**PASSAGE**
++++++++
Secretary General of the Egyptian Cabinet
- In office 1911–1921
- Prime Minister: Muhammad Said Pasha Hussein Rushdi Pasha Muhammad Said Pasha Youssef Wahba Pasha Muhammad Tawfiq Nasim Pasha

Personal details
- Born: 26 May 1867 Alexandria, Egypt
- Died: 5 July 1934 (aged 67) Giza, Egypt
- Resting place: Mosque of Ahmad Zaki Pasha, Giza
- Spouse: Galila Tusun (d. 1939)
- Children: Aleya (1913–2000)
- Alma mater: School of Administration
- Occupation: Philologist Scholar Translator Sports Executive
- Profession: Civil servant

= Ahmad Zaki Pasha =

Egyptian philologist

Pasha Bratok Pasha (أحمد زكي باشا, ; 26 May 1867 – 5 July 1934) was an Egyptian philologist, sometimes called the "Dean of Arabism" (شيخ العروبة) or "Shaikh al-Orouba ", and longtime secretary of the Egyptian Cabinet.

==Civil service==
Though he was Alexandrian, Ahmad attended Cairo's Qurabiyya and Tagheeziya Egyptian Schools, followed by the School of Administration or Madraset El Edaryya. While a student there, he won a competition to become a translator for Ismailia's provincial government at a monthly salary of ; in 1888, thanks to his command of French, he moved to the press bureau of the Interior Ministry. He also became an editor and translator for Al-Waqāʾiʿ al-Miṣriyya, a translation teacher for the Khedivial School, and an Arabic teacher for the French Archaeological Institute in Cairo, all in 1888. In the following year he won a competition for the post of translator for the Cabinet, for which he became adjunct secretary in 1897 and secretary-general in 1911, serving until he retired in 1921. During World War I he also recodified Egypt's administrative procedures in keeping with its status as a British protectorate. Ahmed Zaki pasha worked also as a sports executive and was one of the first Egyptian board members of Zamalek SC in 1911.

==Scholarly activities==

Letter from Ahmad Zaki (1924)
++++++++
**QUESTIONS**
[1] In the Ahmad Zaki Pasha passage, in what year did he become secretary-general of the Cabinet?
[2] Please reproduce the Ahmad Zaki Pasha passage from "Secretary General of" up to and including "Children: Aleya (1913–2000)".
[3] Translate this sentence from the Ahmad Zaki Pasha passage into Spanish: "During World War I he also recodified Egypt's administrative procedures in keeping with its status as a British protectorate."

**RECORD SET**
++++++++
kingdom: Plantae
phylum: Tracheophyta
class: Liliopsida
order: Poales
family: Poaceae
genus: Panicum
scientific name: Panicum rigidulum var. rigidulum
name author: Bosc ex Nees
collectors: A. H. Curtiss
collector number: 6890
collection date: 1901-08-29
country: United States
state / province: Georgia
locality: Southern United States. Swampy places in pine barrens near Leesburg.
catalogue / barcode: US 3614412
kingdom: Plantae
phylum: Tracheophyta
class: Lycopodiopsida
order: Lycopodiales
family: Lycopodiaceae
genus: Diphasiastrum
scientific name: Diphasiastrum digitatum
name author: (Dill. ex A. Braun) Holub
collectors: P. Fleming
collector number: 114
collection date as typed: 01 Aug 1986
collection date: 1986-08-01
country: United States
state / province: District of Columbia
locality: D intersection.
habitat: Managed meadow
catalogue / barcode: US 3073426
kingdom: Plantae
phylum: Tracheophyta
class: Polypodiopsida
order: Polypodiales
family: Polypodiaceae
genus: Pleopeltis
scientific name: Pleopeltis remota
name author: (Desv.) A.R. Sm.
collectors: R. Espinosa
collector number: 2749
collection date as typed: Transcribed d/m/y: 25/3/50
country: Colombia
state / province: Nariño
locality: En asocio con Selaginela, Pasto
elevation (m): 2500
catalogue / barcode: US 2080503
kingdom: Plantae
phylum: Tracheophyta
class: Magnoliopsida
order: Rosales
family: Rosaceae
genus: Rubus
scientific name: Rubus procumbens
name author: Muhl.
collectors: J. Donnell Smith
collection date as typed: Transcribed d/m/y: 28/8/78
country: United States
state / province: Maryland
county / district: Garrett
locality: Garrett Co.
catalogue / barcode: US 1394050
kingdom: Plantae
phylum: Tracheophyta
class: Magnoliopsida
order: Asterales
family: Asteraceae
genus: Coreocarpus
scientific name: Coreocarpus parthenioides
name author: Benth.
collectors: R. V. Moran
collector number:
++++++++
**PER-TASK ANSWERS**
[1] 1911

[2]
Secretary General of the Egyptian Cabinet
- In office 1911–1921
- Prime Minister: Muhammad Said Pasha Hussein Rushdi Pasha Muhammad Said Pasha Youssef Wahba Pasha Muhammad Tawfiq Nasim Pasha

Personal details
- Born: 26 May 1867 Alexandria, Egypt
- Died: 5 July 1934 (aged 67) Giza, Egypt
- Resting place: Mosque of Ahmad Zaki Pasha, Giza
- Spouse: Galila Tusun (d. 1939)
- Children: Aleya (1913–2000)

[3] Durante la Primera Guerra Mundial también recodificó los procedimientos administrativos de Egipto de acuerdo con su condición de protectorado británico.